### [Supplied passage]
= Beginning of Section =

Performance Manager uses roles to identify the involvement of a workload in a performance incident. The roles include victims, bullies, and sharks. A user-defined workload can be a victim, bully, and shark at the same time.

The following table defines the workload roles:
Role Description
Victim A user-defined workload whose performance has decreased due to other workloads, called bullies, that are over-using a cluster component. Only user-defined workloads are identified as victims. Performance Manager identifies victim workloads based on their deviation in response time, where the actual response time, during an incident, has greatly increased from its expected range of response time.
Bully A user-defined or system-defined workload whose over-use of a cluster component has caused the performance of other workloads, called victims, to decrease. Performance Manager identifies bully workloads based on their deviation in usage of a cluster component, where the actual usage, during an incident, has greatly increased from its expected range of usage.
Shark A user-defined workload with the highest usage of a cluster component compared to all workloads involved in an incident. Performance Manager identifies shark workloads based on their usage of a cluster component during an incident.

Workloads on a cluster can share many of the cluster components, such as storage aggregates and the CPU for network and data processing. When a workload, such as a volume, increases its usage of a cluster component to the point that the component is unable to efficiently meet workload demands, the component is in contention. The workload that is over-using a cluster component is a bully. The other workloads that share those components, and whose performance is impacted by the bully, are the victims. Activity from system-defined workloads, such as deduplication or snapshots, can also escalate into "bullying."

When Performance Manager detects an incident, it identifies all workloads and cluster components involved, including the bully workloads that caused the incident, the cluster component that is in contention, and the victim workloads whose performance has decreased due to the increased activity of bully workloads.
Note: If Performance Manager is unable to identify the bully workloads, it only alerts on the victim workloads and the cluster component involved.

Performance Manager can identify workloads that are victims of bully workloads, and also identify when those same workloads become bully workloads. A workload can be a bully to itself. For example, a high performing workload that is being throttled by a policy group limit causes all workloads in the policy group to be throttled, including itself. A workload that is a bully or a victim in an ongoing performance incident might change its role or no longer be a participant in the incident. On the Volume Details page, in the Events List table, when the selected volume changes its participant role, the date and time of the role change is displayed.

= End of Section =

### [Information shown]
= Beginning of Section =

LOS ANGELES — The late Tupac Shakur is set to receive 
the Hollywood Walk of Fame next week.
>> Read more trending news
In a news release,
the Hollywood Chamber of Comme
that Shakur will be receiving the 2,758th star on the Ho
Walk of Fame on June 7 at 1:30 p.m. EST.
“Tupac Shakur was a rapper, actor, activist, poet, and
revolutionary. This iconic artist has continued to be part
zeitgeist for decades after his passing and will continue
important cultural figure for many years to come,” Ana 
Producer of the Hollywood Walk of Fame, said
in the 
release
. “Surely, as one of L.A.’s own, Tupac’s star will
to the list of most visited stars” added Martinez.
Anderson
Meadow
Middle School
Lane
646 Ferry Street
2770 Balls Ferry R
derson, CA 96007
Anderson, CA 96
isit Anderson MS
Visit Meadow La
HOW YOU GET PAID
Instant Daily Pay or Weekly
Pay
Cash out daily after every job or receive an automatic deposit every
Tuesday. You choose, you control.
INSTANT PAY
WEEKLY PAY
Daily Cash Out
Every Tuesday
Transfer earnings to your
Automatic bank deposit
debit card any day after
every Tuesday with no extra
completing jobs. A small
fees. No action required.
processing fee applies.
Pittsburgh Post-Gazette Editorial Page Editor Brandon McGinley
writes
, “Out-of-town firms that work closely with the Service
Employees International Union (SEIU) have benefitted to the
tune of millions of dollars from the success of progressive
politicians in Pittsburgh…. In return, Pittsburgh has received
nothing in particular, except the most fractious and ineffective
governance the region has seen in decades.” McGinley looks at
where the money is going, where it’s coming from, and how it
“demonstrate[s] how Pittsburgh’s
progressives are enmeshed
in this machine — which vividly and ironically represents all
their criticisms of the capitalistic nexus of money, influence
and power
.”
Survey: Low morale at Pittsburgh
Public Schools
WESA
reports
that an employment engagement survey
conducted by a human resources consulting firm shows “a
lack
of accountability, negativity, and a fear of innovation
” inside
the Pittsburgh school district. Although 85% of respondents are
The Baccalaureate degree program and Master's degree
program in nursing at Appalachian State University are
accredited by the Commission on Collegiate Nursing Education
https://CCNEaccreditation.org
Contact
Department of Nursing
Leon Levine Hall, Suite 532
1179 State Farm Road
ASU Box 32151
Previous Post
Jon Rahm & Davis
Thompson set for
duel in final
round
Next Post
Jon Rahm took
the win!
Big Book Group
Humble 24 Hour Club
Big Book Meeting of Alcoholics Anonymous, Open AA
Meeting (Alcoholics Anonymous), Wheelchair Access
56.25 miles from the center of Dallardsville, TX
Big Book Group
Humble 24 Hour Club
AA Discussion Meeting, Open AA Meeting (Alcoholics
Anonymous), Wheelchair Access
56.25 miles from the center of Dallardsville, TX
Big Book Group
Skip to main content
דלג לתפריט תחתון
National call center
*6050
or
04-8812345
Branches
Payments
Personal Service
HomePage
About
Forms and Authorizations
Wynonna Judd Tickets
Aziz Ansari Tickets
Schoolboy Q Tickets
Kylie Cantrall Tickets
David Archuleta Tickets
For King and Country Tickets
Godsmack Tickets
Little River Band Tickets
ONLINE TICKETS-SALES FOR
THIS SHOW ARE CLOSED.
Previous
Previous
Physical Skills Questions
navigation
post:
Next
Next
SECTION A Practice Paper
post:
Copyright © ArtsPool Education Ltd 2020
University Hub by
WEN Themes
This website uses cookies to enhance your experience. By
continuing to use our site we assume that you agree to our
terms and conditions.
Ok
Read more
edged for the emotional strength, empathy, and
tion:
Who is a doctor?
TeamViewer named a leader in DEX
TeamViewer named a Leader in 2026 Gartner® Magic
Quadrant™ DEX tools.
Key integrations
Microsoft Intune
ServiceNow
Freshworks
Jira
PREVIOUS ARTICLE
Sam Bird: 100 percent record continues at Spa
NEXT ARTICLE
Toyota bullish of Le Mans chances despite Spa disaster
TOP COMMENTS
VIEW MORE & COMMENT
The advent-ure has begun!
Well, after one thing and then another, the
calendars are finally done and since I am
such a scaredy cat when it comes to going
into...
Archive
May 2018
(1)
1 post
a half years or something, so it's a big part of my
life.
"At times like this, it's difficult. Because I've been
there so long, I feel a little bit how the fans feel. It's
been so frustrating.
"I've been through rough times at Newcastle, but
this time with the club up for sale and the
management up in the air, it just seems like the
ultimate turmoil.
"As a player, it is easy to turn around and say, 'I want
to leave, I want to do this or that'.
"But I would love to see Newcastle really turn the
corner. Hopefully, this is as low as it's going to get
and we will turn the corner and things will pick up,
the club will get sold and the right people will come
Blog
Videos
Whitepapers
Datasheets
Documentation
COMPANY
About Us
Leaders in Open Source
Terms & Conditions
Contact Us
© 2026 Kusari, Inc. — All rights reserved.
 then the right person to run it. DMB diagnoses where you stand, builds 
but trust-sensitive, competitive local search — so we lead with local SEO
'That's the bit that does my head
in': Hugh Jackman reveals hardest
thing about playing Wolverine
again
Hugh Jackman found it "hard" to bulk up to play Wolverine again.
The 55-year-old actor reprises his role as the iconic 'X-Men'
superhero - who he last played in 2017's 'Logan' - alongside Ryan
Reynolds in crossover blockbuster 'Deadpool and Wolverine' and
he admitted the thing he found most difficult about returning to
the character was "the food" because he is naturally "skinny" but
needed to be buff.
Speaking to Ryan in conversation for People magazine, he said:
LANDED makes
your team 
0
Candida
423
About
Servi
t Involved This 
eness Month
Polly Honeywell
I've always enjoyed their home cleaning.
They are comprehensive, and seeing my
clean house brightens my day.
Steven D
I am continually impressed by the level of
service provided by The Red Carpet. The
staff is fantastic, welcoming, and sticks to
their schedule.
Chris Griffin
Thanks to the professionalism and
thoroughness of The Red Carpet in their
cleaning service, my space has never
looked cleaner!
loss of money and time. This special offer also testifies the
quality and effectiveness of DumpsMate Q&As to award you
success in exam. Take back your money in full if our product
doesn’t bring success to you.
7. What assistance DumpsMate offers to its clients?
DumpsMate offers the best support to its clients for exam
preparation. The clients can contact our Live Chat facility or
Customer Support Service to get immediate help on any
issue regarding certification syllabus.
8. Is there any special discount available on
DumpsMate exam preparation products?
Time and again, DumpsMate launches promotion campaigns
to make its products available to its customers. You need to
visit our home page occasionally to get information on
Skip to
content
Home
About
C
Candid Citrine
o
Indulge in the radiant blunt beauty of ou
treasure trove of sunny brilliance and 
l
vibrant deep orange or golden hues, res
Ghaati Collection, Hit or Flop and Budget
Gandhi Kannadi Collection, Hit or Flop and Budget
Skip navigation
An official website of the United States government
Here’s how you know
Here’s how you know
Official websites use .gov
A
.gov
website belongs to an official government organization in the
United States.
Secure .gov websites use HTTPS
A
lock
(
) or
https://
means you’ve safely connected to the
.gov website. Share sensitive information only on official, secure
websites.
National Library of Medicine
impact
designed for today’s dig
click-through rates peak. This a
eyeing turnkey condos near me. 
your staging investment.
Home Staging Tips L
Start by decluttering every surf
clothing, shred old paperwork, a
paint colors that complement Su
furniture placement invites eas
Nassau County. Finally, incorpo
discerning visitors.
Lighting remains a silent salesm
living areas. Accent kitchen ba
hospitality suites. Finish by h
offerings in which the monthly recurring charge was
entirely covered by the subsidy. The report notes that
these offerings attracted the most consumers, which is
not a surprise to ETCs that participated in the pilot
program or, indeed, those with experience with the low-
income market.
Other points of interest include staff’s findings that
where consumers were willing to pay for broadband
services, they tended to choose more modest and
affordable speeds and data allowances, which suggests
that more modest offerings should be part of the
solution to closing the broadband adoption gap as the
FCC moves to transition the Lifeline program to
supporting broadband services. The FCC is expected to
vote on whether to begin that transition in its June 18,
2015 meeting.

= End of Section =

### [Work task 1]
Please rewrite the paragraph of the Performance Manager passage that begins "Workloads on a cluster can share" as a short bulleted list, keeping its main facts.
### [Work task 2]
Write out everything in the Performance Manager passage from "When Performance Manager" down to "cluster component involved.", without changes.

### [Response 1]
- Workloads on a cluster can share many cluster components, such as storage aggregates and the CPU for network and data processing.
- A component is in contention when a workload, such as a volume, uses it so heavily that it can no longer efficiently meet workload demands.
- The workload over-using the component is a bully.
- The other workloads that share the component and whose performance the bully affects are victims.
- System-defined workloads, such as deduplication or snapshots, can also escalate into "bullying."

### [Response 2]
When Performance Manager detects an incident, it identifies all workloads and cluster components involved, including the bully workloads that caused the incident, the cluster component that is in contention, and the victim workloads whose performance has decreased due to the increased activity of bully workloads.
Note: If Performance Manager is unable to identify the bully workloads, it only alerts on the victim workloads and the cluster component involved.